*** Exercise input

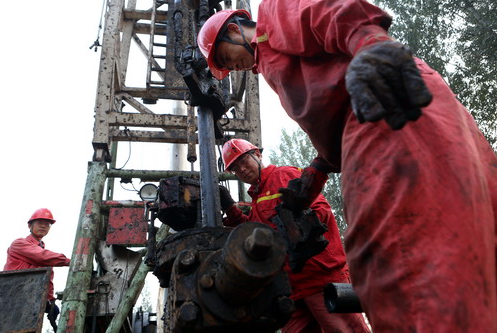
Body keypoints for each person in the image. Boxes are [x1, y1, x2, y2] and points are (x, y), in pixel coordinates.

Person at [198, 1, 497, 332]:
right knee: (474, 248)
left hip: (385, 104)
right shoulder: (272, 65)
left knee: (402, 267)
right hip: (388, 115)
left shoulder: (273, 15)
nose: (234, 67)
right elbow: (332, 110)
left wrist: (371, 48)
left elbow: (333, 11)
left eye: (226, 58)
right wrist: (318, 171)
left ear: (236, 29)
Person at [218, 138, 370, 333]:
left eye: (243, 161)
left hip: (319, 277)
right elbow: (255, 233)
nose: (242, 169)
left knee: (344, 330)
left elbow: (321, 211)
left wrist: (296, 220)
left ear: (257, 154)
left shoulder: (283, 175)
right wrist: (230, 208)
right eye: (235, 168)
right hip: (290, 287)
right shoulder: (257, 198)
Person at [4, 208, 71, 332]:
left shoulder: (44, 254)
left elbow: (47, 278)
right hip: (12, 297)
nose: (44, 226)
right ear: (30, 225)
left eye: (47, 224)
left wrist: (51, 301)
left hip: (31, 299)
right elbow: (41, 256)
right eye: (40, 222)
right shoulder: (19, 244)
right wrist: (71, 261)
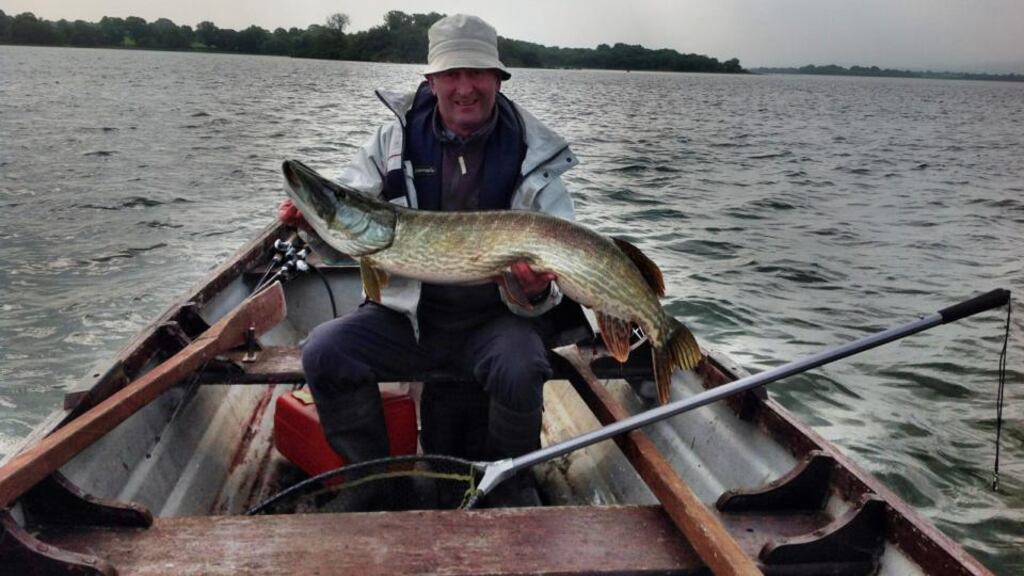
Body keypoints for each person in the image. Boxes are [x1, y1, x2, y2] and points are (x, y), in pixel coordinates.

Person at [279, 14, 579, 507]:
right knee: (325, 350)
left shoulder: (534, 154)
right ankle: (370, 483)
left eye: (477, 73)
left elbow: (558, 280)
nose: (465, 88)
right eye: (451, 74)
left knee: (524, 364)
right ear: (431, 80)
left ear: (498, 79)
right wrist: (312, 221)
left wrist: (534, 291)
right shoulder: (391, 142)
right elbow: (349, 230)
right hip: (409, 320)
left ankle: (511, 481)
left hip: (495, 322)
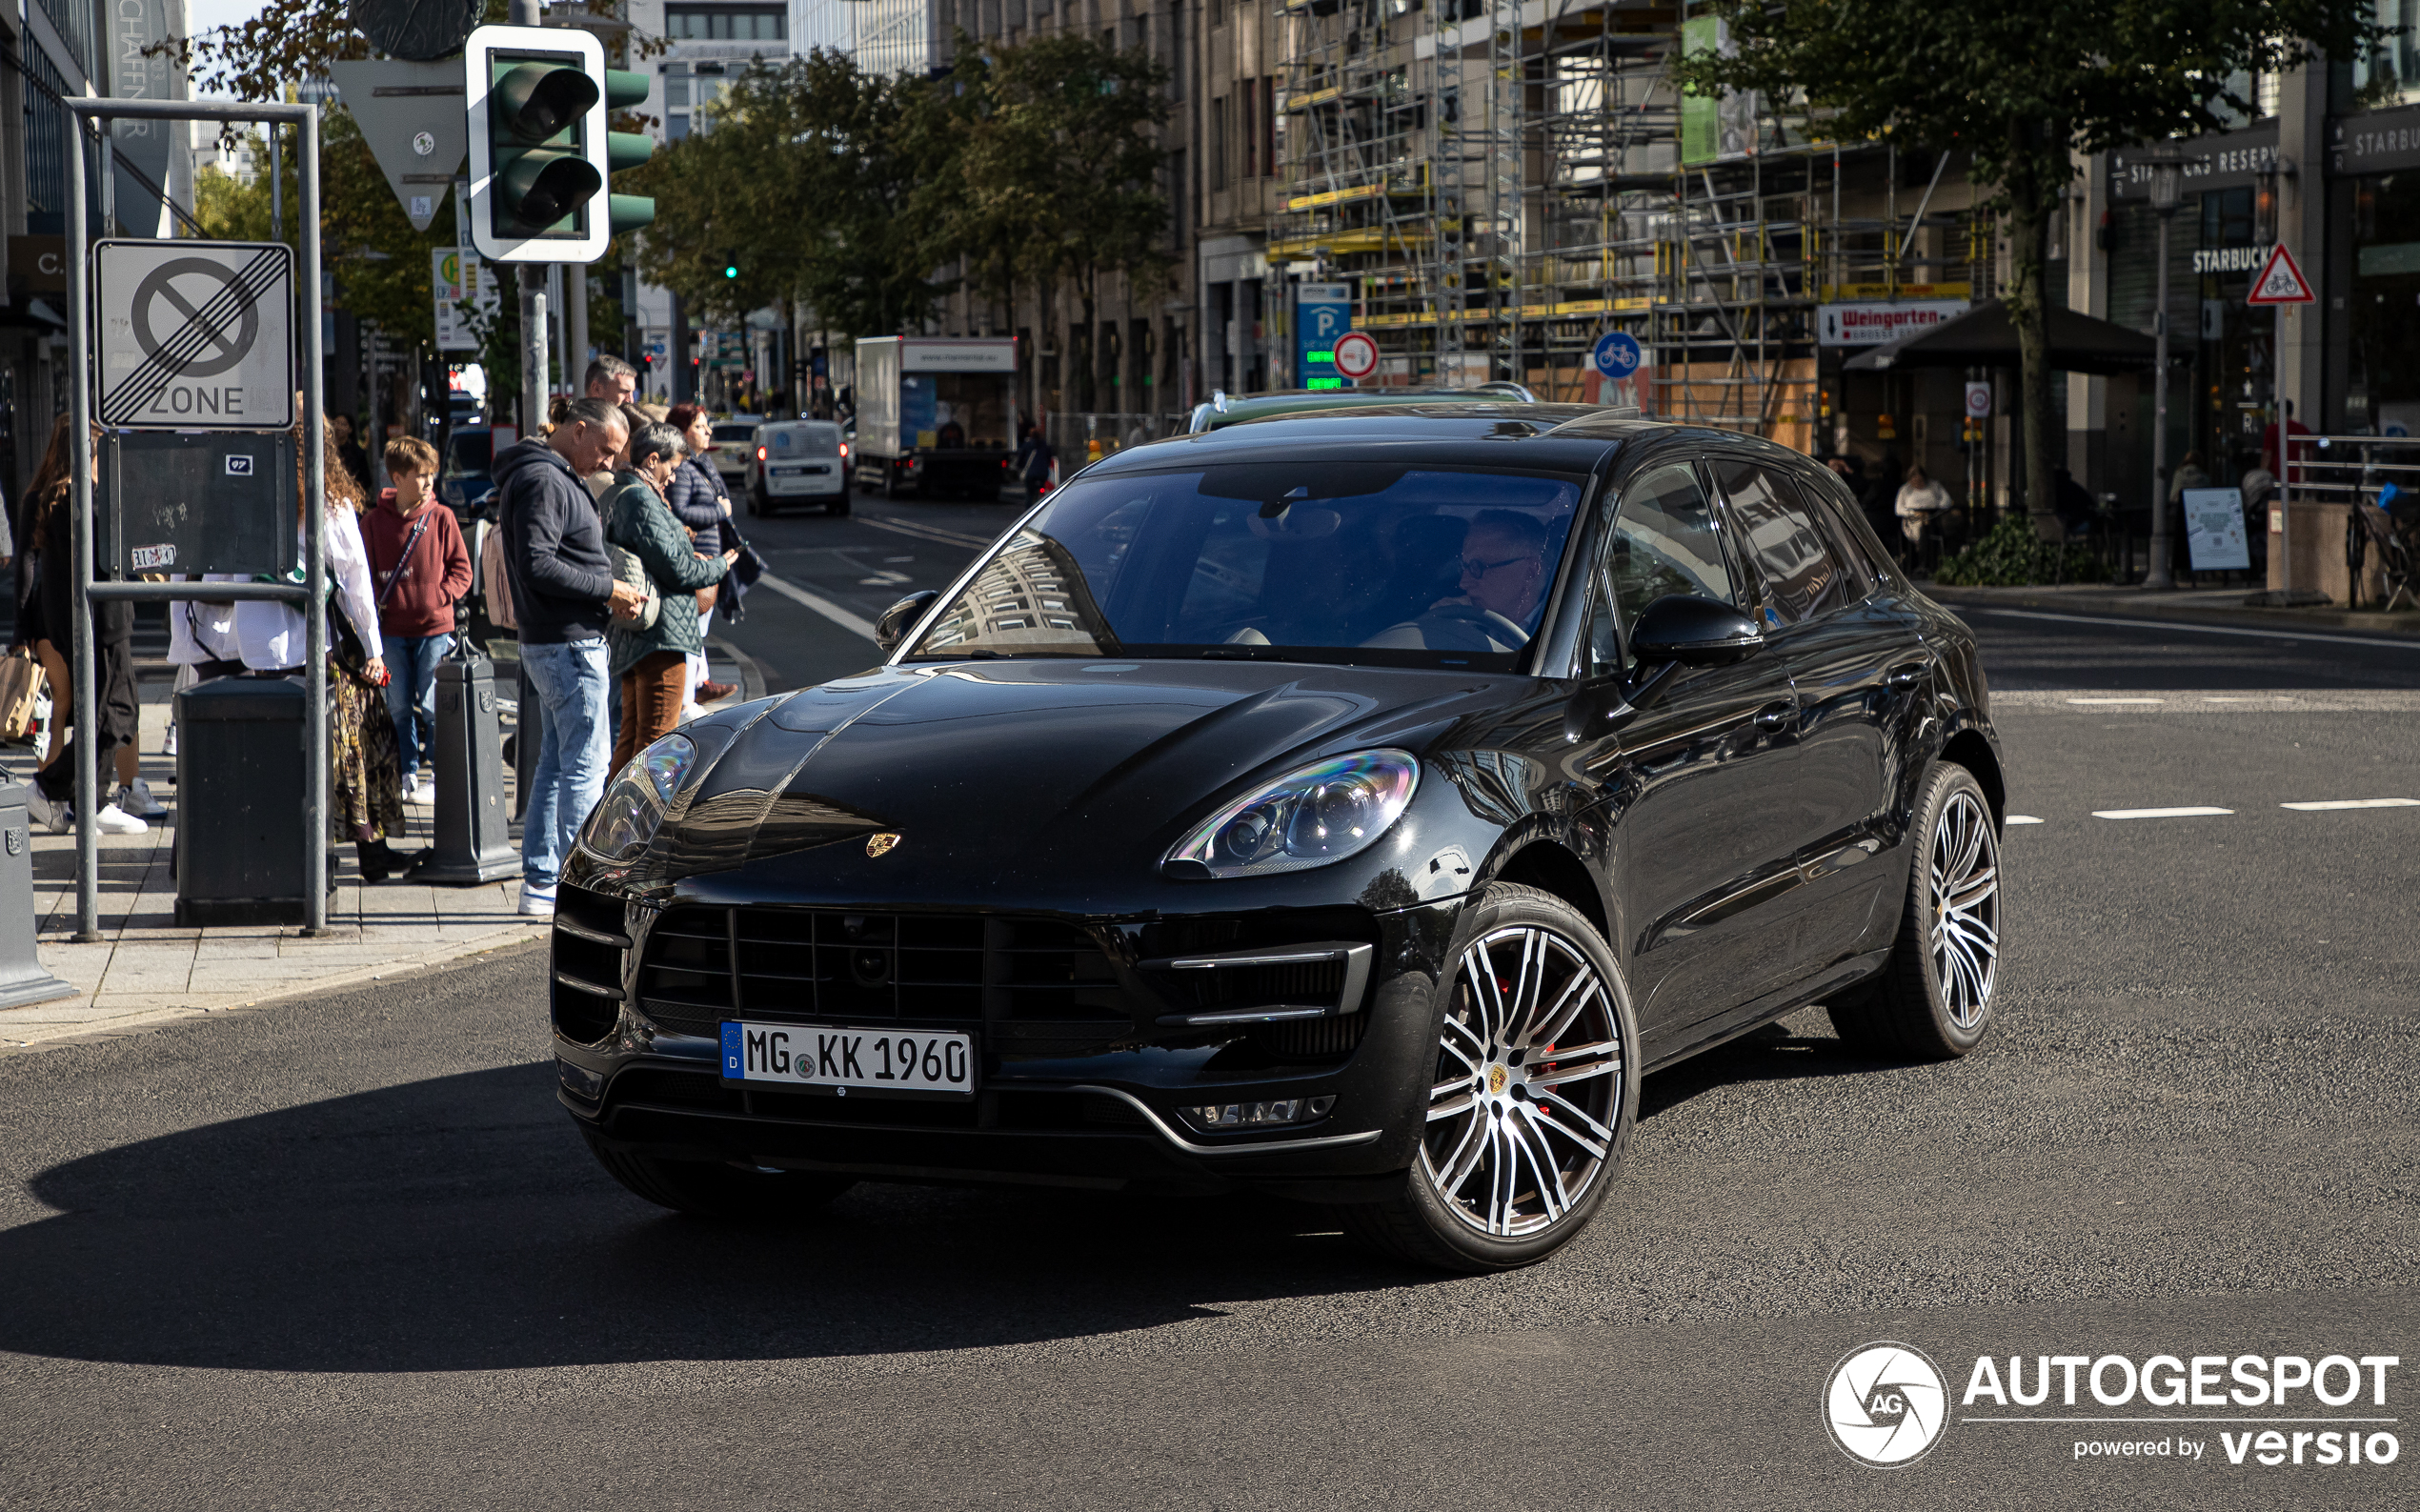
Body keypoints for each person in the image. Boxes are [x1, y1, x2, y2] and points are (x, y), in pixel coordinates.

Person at [215, 418, 408, 879]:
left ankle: (283, 843)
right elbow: (355, 579)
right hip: (316, 645)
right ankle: (364, 847)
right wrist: (373, 646)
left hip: (259, 643)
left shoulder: (245, 492)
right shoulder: (328, 500)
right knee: (347, 744)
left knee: (280, 749)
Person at [495, 397, 644, 918]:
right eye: (605, 449)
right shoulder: (545, 479)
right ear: (578, 431)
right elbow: (538, 563)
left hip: (555, 638)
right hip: (569, 641)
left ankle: (542, 882)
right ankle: (584, 888)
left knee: (557, 766)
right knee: (584, 766)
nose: (608, 461)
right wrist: (608, 589)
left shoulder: (544, 473)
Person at [19, 415, 156, 836]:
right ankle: (52, 788)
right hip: (101, 619)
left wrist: (22, 629)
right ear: (90, 454)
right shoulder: (89, 498)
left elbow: (28, 566)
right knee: (113, 712)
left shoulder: (47, 497)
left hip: (77, 620)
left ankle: (87, 800)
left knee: (107, 710)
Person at [604, 422, 735, 770]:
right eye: (672, 468)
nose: (674, 477)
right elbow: (677, 570)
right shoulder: (641, 499)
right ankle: (639, 822)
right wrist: (718, 566)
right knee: (656, 742)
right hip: (661, 635)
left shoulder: (624, 493)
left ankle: (612, 818)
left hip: (644, 634)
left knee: (633, 738)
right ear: (651, 460)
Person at [363, 434, 474, 805]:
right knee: (396, 706)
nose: (428, 483)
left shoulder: (442, 517)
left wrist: (440, 596)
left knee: (432, 706)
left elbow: (462, 569)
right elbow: (361, 573)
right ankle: (406, 772)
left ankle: (440, 776)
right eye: (420, 475)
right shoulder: (374, 521)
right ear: (397, 478)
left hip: (434, 630)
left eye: (431, 475)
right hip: (390, 632)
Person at [664, 404, 737, 706]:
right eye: (699, 426)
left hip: (706, 559)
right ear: (682, 432)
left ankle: (698, 684)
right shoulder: (683, 469)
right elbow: (680, 511)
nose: (708, 431)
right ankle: (689, 696)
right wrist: (720, 510)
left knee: (696, 630)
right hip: (697, 559)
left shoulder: (699, 464)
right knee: (691, 630)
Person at [1434, 509, 1550, 632]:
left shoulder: (1561, 635)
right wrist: (1438, 628)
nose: (1463, 584)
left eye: (1478, 567)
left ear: (1530, 572)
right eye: (1464, 566)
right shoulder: (1467, 626)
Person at [1895, 464, 1951, 571]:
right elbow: (1898, 509)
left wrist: (1936, 507)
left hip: (1931, 517)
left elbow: (1946, 501)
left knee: (1928, 529)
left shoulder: (1934, 486)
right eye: (1914, 481)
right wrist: (1911, 513)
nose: (1918, 484)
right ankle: (1920, 561)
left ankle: (1929, 563)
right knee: (1920, 530)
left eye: (1920, 481)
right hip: (1912, 519)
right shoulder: (1905, 490)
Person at [331, 413, 373, 498]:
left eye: (343, 424)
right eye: (336, 423)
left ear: (350, 429)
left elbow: (366, 480)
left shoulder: (358, 453)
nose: (338, 427)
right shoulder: (328, 451)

******

▸ Exercise:
Nothing but the lines from the line containing "left ankle: (698, 684)" through the final line of the entries should appear in your answer, copied exactly.

▸ Exercise result:
left ankle: (698, 684)
right shoulder: (683, 469)
right elbow: (680, 511)
nose: (708, 431)
right ankle: (689, 696)
right wrist: (720, 510)
left knee: (696, 630)
right hip: (697, 559)
left shoulder: (699, 464)
right knee: (691, 630)
Person at [1434, 509, 1550, 632]:
left shoulder: (1561, 635)
right wrist: (1438, 628)
nose: (1463, 584)
left eye: (1478, 567)
left ear: (1530, 572)
right eye: (1464, 566)
right shoulder: (1467, 626)
Person at [1895, 464, 1951, 571]:
right elbow: (1898, 509)
left wrist: (1936, 507)
left hip: (1931, 517)
left elbow: (1946, 501)
left knee: (1928, 529)
left shoulder: (1934, 486)
right eye: (1914, 481)
right wrist: (1911, 513)
nose: (1918, 484)
right ankle: (1920, 561)
left ankle: (1929, 563)
right knee: (1920, 530)
left eye: (1920, 481)
right hip: (1912, 519)
right shoulder: (1905, 490)
Person at [331, 413, 373, 498]:
left eye: (343, 424)
right eye: (336, 423)
left ear: (350, 429)
left elbow: (366, 480)
left shoulder: (358, 453)
nose: (338, 427)
right shoulder: (328, 451)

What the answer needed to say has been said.